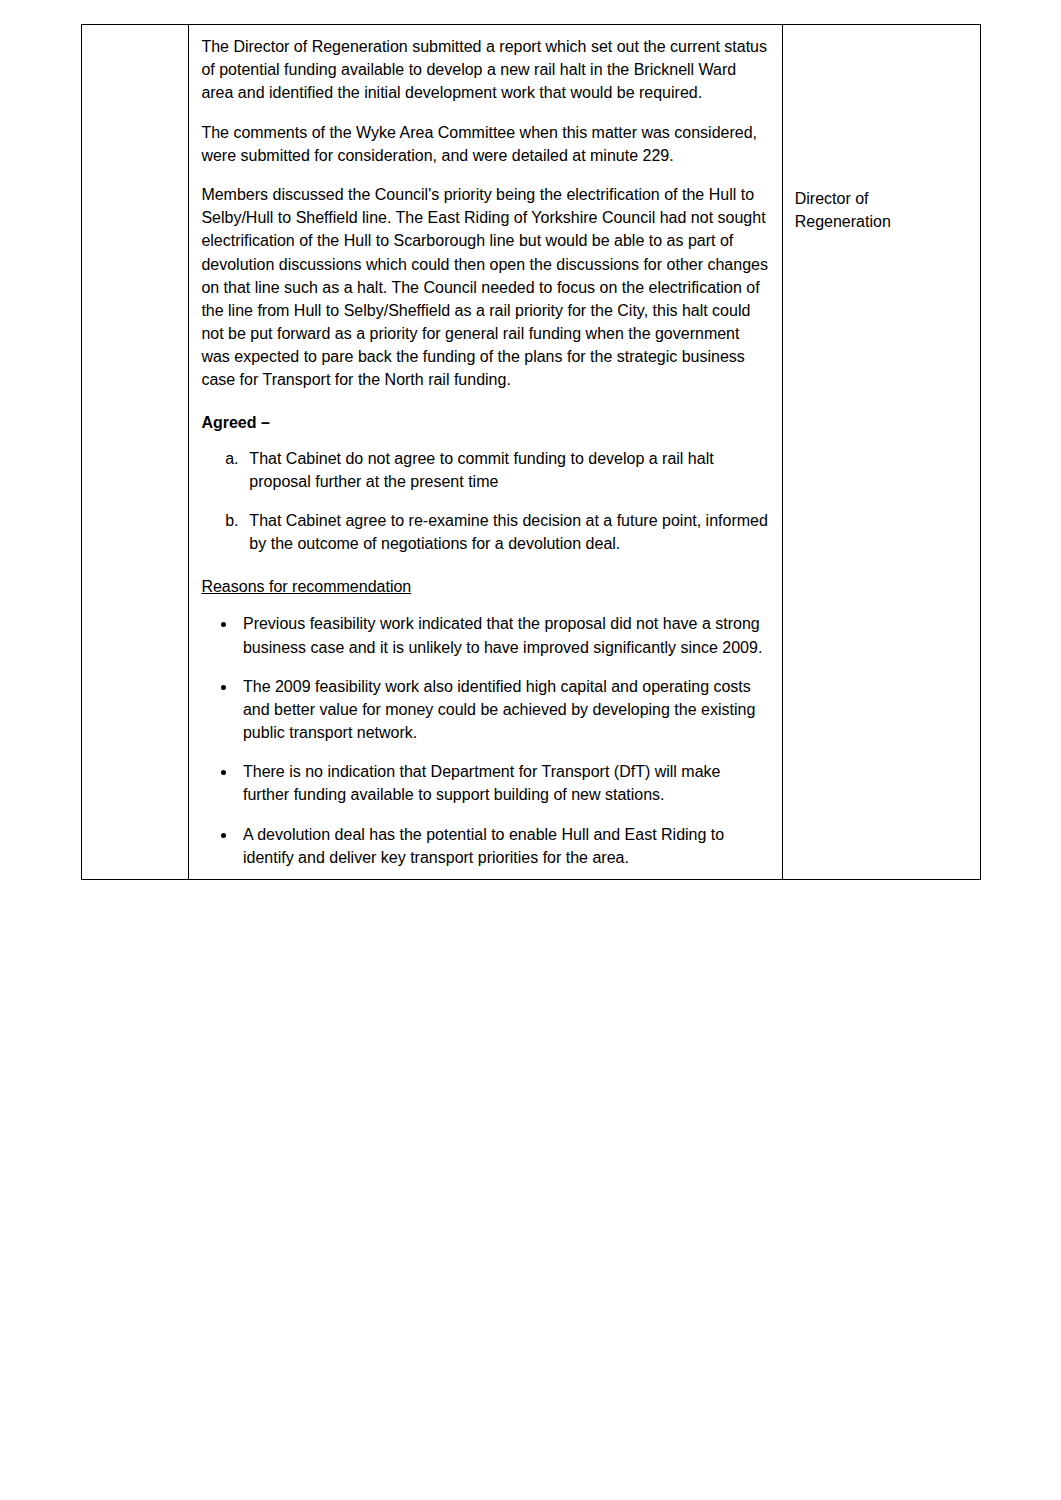| | The Director of Regeneration submitted a report which set out the current status of potential funding available to develop a new rail halt in the Bricknell Ward area and identified the initial development work that would be required. The comments of the Wyke Area Committee when this matter was considered, were submitted for consideration, and were detailed at minute 229. Members discussed the Council's priority being the electrification of the Hull to Selby/Hull to Sheffield line. The East Riding of Yorkshire Council had not sought electrification of the Hull to Scarborough line but would be able to as part of devolution discussions which could then open the discussions for other changes on that line such as a halt. The Council needed to focus on the electrification of the line from Hull to Selby/Sheffield as a rail priority for the City, this halt could not be put forward as a priority for general rail funding when the government was expected to pare back the funding of the plans for the strategic business case for Transport for the North rail funding. Agreed – That Cabinet do not agree to commit funding to develop a rail halt proposal further at the present time That Cabinet agree to re-examine this decision at a future point, informed by the outcome of negotiations for a devolution deal. Reasons for recommendation Previous feasibility work indicated that the proposal did not have a strong business case and it is unlikely to have improved significantly since 2009. The 2009 feasibility work also identified high capital and operating costs and better value for money could be achieved by developing the existing public transport network. There is no indication that Department for Transport (DfT) will make further funding available to support building of new stations. A devolution deal has the potential to enable Hull and East Riding to identify and deliver key transport priorities for the area. | Director of Regeneration |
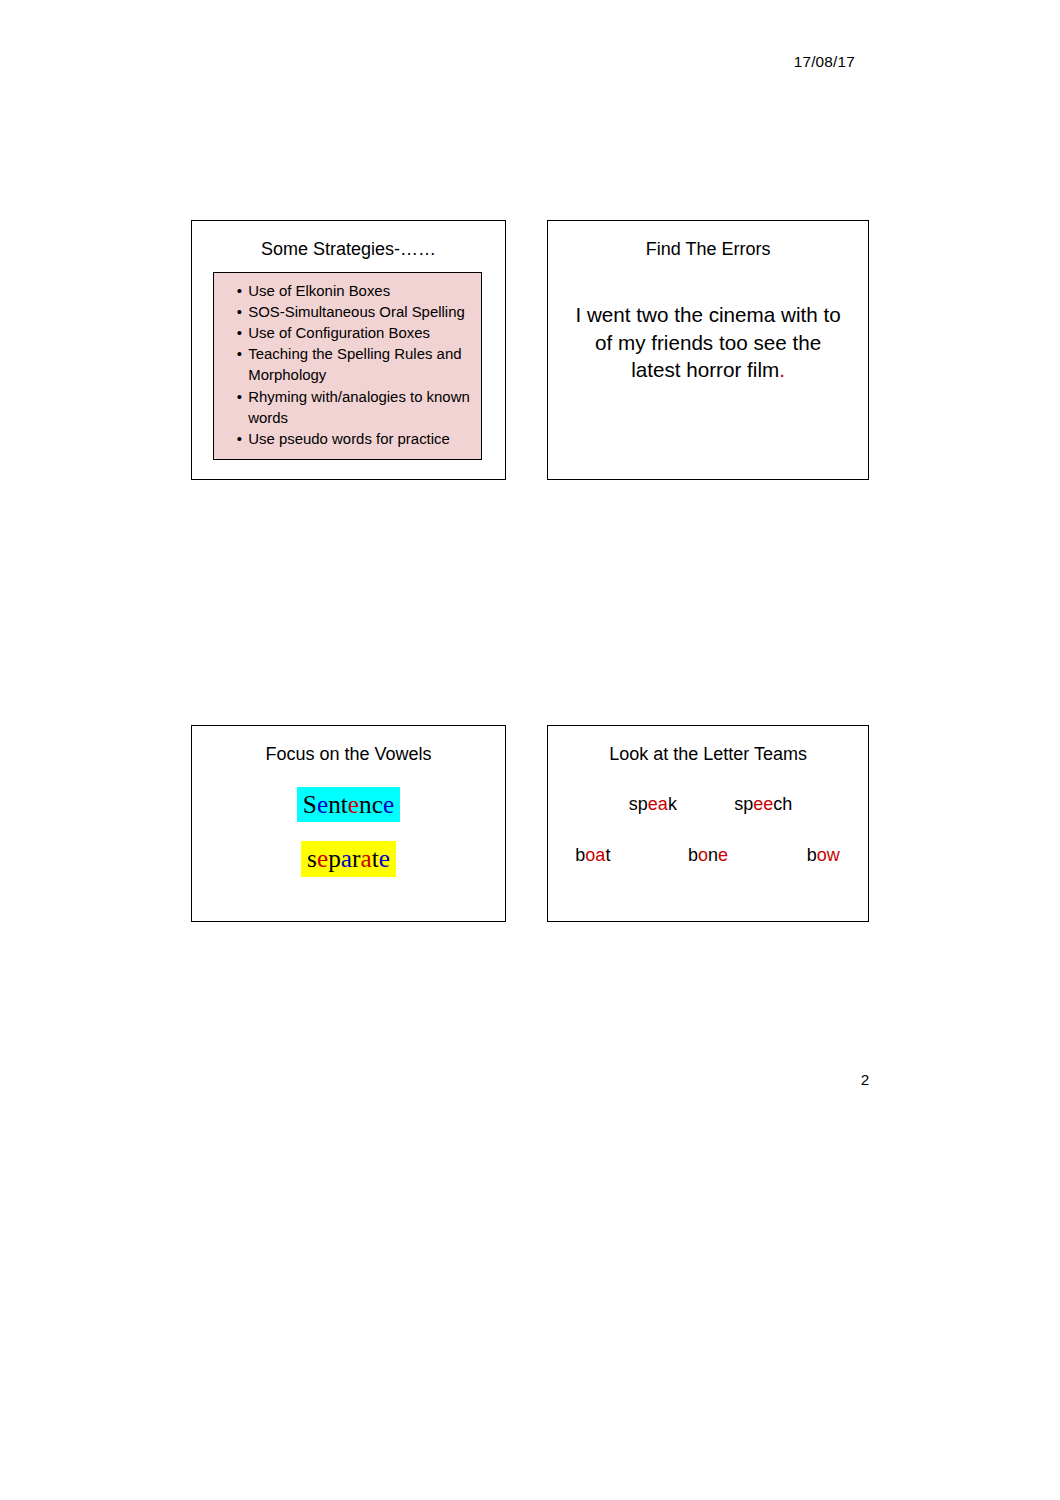17/08/17
Some Strategies-……
Use of Elkonin Boxes
SOS-Simultaneous Oral Spelling
Use of Configuration Boxes
Teaching the Spelling Rules and Morphology
Rhyming with/analogies to known words
Use pseudo words for practice
Find The Errors
I went two the cinema with to of my friends too see the latest horror film.
Focus on the Vowels
Sentence
separate
Look at the Letter Teams
speak speech
boat bone bow
2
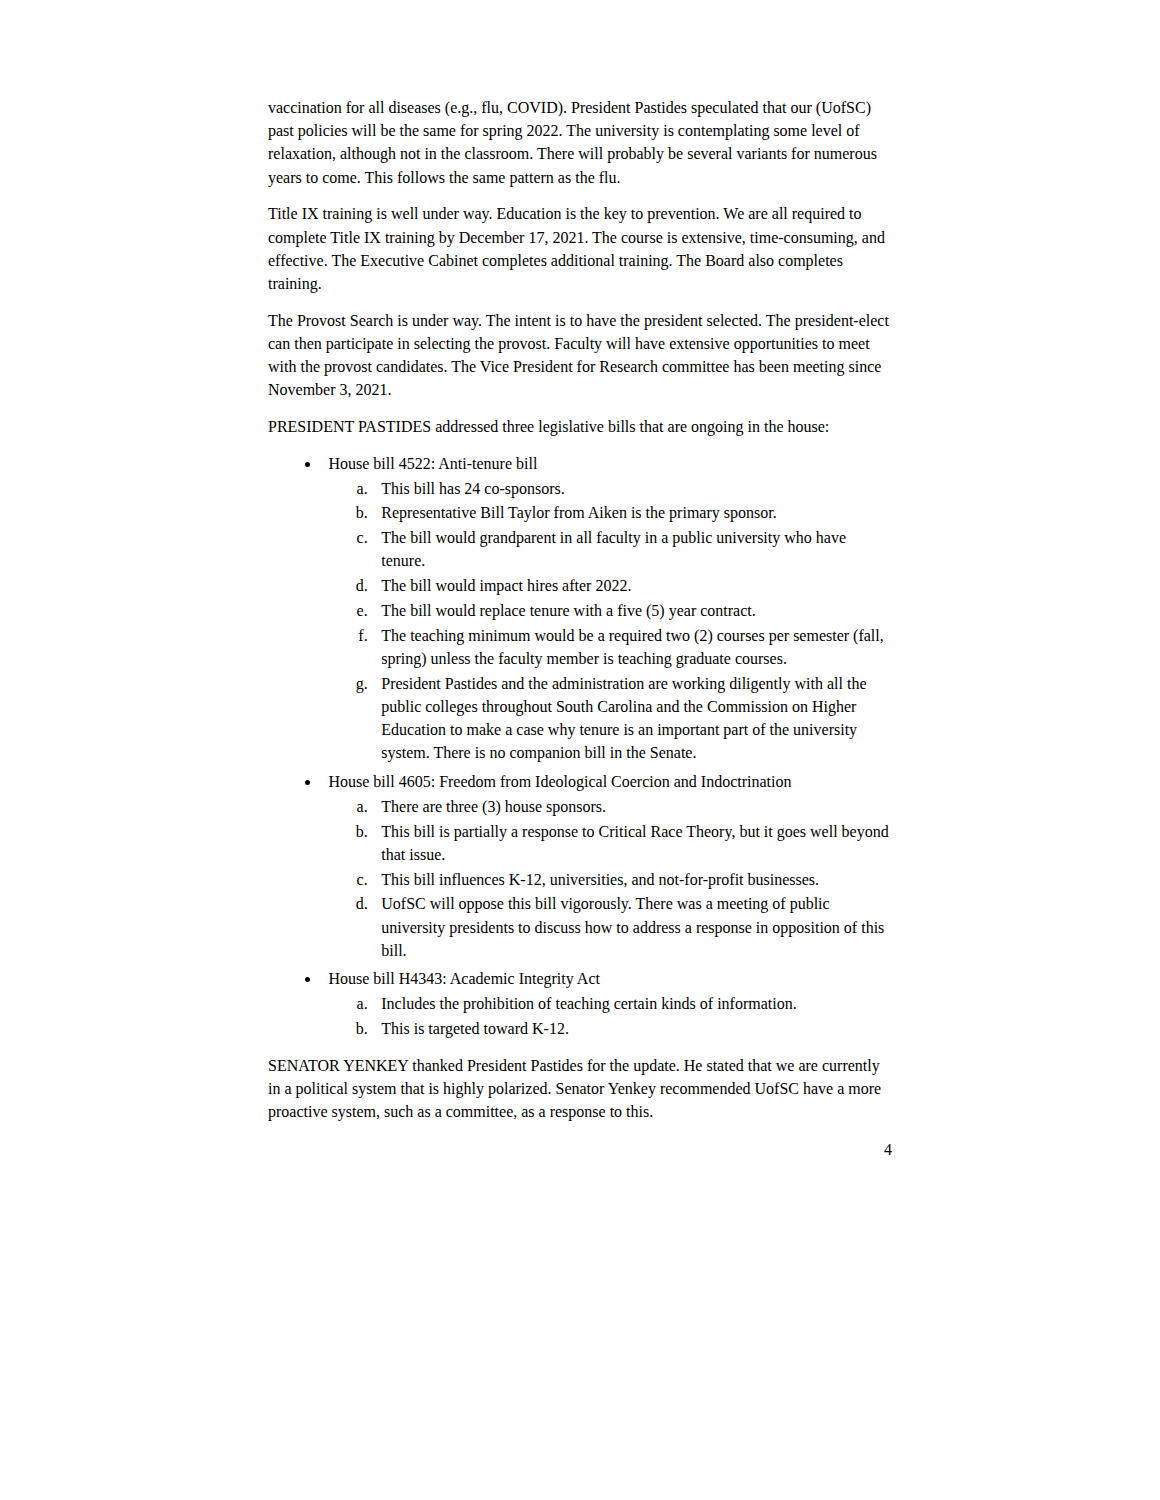vaccination for all diseases (e.g., flu, COVID). President Pastides speculated that our (UofSC) past policies will be the same for spring 2022. The university is contemplating some level of relaxation, although not in the classroom. There will probably be several variants for numerous years to come. This follows the same pattern as the flu.
Title IX training is well under way. Education is the key to prevention. We are all required to complete Title IX training by December 17, 2021. The course is extensive, time-consuming, and effective. The Executive Cabinet completes additional training. The Board also completes training.
The Provost Search is under way. The intent is to have the president selected. The president-elect can then participate in selecting the provost. Faculty will have extensive opportunities to meet with the provost candidates. The Vice President for Research committee has been meeting since November 3, 2021.
PRESIDENT PASTIDES addressed three legislative bills that are ongoing in the house:
House bill 4522: Anti-tenure bill
This bill has 24 co-sponsors.
Representative Bill Taylor from Aiken is the primary sponsor.
The bill would grandparent in all faculty in a public university who have tenure.
The bill would impact hires after 2022.
The bill would replace tenure with a five (5) year contract.
The teaching minimum would be a required two (2) courses per semester (fall, spring) unless the faculty member is teaching graduate courses.
President Pastides and the administration are working diligently with all the public colleges throughout South Carolina and the Commission on Higher Education to make a case why tenure is an important part of the university system. There is no companion bill in the Senate.
House bill 4605: Freedom from Ideological Coercion and Indoctrination
There are three (3) house sponsors.
This bill is partially a response to Critical Race Theory, but it goes well beyond that issue.
This bill influences K-12, universities, and not-for-profit businesses.
UofSC will oppose this bill vigorously. There was a meeting of public university presidents to discuss how to address a response in opposition of this bill.
House bill H4343: Academic Integrity Act
Includes the prohibition of teaching certain kinds of information.
This is targeted toward K-12.
SENATOR YENKEY thanked President Pastides for the update. He stated that we are currently in a political system that is highly polarized. Senator Yenkey recommended UofSC have a more proactive system, such as a committee, as a response to this.
4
+ + + + +
Required action: An exact, picture-free copy of the entries is required.

Written solution:
| | The Director of Regeneration submitted a report which set out the current status of potential funding available to develop a new rail halt in the Bricknell Ward area and identified the initial development work that would be required. The comments of the Wyke Area Committee when this matter was considered, were submitted for consideration, and were detailed at minute 229. Members discussed the Council's priority being the electrification of the Hull to Selby/Hull to Sheffield line. The East Riding of Yorkshire Council had not sought electrification of the Hull to Scarborough line but would be able to as part of devolution discussions which could then open the discussions for other changes on that line such as a halt. The Council needed to focus on the electrification of the line from Hull to Selby/Sheffield as a rail priority for the City, this halt could not be put forward as a priority for general rail funding when the government was expected to pare back the funding of the plans for the strategic business case for Transport for the North rail funding. Agreed – That Cabinet do not agree to commit funding to develop a rail halt proposal further at the present time That Cabinet agree to re-examine this decision at a future point, informed by the outcome of negotiations for a devolution deal. Reasons for recommendation Previous feasibility work indicated that the proposal did not have a strong business case and it is unlikely to have improved significantly since 2009. The 2009 feasibility work also identified high capital and operating costs and better value for money could be achieved by developing the existing public transport network. There is no indication that Department for Transport (DfT) will make further funding available to support building of new stations. A devolution deal has the potential to enable Hull and East Riding to identify and deliver key transport priorities for the area. | Director of Regeneration |
17/08/17
Some Strategies-……
Use of Elkonin Boxes
SOS-Simultaneous Oral Spelling
Use of Configuration Boxes
Teaching the Spelling Rules and Morphology
Rhyming with/analogies to known words
Use pseudo words for practice
Find The Errors
I went two the cinema with to of my friends too see the latest horror film.
Focus on the Vowels
Sentence
separate
Look at the Letter Teams
speak speech
boat bone bow
2
vaccination for all diseases (e.g., flu, COVID). President Pastides speculated that our (UofSC) past policies will be the same for spring 2022. The university is contemplating some level of relaxation, although not in the classroom. There will probably be several variants for numerous years to come. This follows the same pattern as the flu.
Title IX training is well under way. Education is the key to prevention. We are all required to complete Title IX training by December 17, 2021. The course is extensive, time-consuming, and effective. The Executive Cabinet completes additional training. The Board also completes training.
The Provost Search is under way. The intent is to have the president selected. The president-elect can then participate in selecting the provost. Faculty will have extensive opportunities to meet with the provost candidates. The Vice President for Research committee has been meeting since November 3, 2021.
PRESIDENT PASTIDES addressed three legislative bills that are ongoing in the house:
House bill 4522: Anti-tenure bill
This bill has 24 co-sponsors.
Representative Bill Taylor from Aiken is the primary sponsor.
The bill would grandparent in all faculty in a public university who have tenure.
The bill would impact hires after 2022.
The bill would replace tenure with a five (5) year contract.
The teaching minimum would be a required two (2) courses per semester (fall, spring) unless the faculty member is teaching graduate courses.
President Pastides and the administration are working diligently with all the public colleges throughout South Carolina and the Commission on Higher Education to make a case why tenure is an important part of the university system. There is no companion bill in the Senate.
House bill 4605: Freedom from Ideological Coercion and Indoctrination
There are three (3) house sponsors.
This bill is partially a response to Critical Race Theory, but it goes well beyond that issue.
This bill influences K-12, universities, and not-for-profit businesses.
UofSC will oppose this bill vigorously. There was a meeting of public university presidents to discuss how to address a response in opposition of this bill.
House bill H4343: Academic Integrity Act
Includes the prohibition of teaching certain kinds of information.
This is targeted toward K-12.
SENATOR YENKEY thanked President Pastides for the update. He stated that we are currently in a political system that is highly polarized. Senator Yenkey recommended UofSC have a more proactive system, such as a committee, as a response to this.
4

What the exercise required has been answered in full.